• [Materials provided]:

--------------------------------------------------

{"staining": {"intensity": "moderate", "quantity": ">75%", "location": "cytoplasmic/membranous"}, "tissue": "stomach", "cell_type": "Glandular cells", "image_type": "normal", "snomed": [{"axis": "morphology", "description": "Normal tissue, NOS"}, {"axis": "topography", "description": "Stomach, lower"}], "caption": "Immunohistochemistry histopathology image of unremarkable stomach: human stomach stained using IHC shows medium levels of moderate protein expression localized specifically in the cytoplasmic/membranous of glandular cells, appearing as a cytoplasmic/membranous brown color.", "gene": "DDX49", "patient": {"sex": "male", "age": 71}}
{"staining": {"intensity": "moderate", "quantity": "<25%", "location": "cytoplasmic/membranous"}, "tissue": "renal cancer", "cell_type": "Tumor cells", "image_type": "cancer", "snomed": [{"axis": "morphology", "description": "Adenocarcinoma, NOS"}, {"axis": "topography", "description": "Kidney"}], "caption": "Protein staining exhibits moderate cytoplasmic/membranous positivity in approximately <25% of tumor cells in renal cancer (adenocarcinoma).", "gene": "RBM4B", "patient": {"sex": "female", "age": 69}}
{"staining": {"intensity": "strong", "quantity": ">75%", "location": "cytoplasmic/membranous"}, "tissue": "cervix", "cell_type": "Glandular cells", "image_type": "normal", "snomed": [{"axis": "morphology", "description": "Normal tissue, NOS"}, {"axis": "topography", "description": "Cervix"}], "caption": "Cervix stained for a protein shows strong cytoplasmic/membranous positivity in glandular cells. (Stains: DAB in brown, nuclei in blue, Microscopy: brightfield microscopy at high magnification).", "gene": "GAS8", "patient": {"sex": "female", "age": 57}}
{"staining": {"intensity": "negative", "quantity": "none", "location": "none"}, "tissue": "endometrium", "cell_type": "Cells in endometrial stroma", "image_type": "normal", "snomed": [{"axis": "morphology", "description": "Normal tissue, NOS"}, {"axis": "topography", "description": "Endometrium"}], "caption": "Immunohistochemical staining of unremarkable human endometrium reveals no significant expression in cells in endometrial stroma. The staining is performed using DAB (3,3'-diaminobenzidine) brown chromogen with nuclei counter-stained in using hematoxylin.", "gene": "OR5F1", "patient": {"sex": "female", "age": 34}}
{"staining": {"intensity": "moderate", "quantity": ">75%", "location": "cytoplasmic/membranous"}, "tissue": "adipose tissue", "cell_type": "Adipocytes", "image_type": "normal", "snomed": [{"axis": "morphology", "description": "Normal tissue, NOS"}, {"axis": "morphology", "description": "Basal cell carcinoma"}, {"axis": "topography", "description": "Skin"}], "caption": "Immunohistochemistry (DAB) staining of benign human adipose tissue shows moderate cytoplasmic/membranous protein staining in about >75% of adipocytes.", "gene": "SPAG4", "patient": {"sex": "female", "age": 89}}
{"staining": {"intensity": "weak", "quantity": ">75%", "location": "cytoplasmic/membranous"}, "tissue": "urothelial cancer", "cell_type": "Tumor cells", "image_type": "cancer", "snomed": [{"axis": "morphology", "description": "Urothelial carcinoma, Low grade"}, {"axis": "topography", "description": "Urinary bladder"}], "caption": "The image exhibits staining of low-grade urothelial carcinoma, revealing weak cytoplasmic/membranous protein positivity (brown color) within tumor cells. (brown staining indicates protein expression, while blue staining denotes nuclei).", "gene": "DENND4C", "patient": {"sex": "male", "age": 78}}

--------------------------------------------------

• [Instructions for the task]: Return the lines of the listing above exactly as they appear, starting with the first and stopping after the line that holds "staining exhibits moderate".

• [Problem solution]:
{"staining": {"intensity": "moderate", "quantity": ">75%", "location": "cytoplasmic/membranous"}, "tissue": "stomach", "cell_type": "Glandular cells", "image_type": "normal", "snomed": [{"axis": "morphology", "description": "Normal tissue, NOS"}, {"axis": "topography", "description": "Stomach, lower"}], "caption": "Immunohistochemistry histopathology image of unremarkable stomach: human stomach stained using IHC shows medium levels of moderate protein expression localized specifically in the cytoplasmic/membranous of glandular cells, appearing as a cytoplasmic/membranous brown color.", "gene": "DDX49", "patient": {"sex": "male", "age": 71}}
{"staining": {"intensity": "moderate", "quantity": "<25%", "location": "cytoplasmic/membranous"}, "tissue": "renal cancer", "cell_type": "Tumor cells", "image_type": "cancer", "snomed": [{"axis": "morphology", "description": "Adenocarcinoma, NOS"}, {"axis": "topography", "description": "Kidney"}], "caption": "Protein staining exhibits moderate cytoplasmic/membranous positivity in approximately <25% of tumor cells in renal cancer (adenocarcinoma).", "gene": "RBM4B", "patient": {"sex": "female", "age": 69}}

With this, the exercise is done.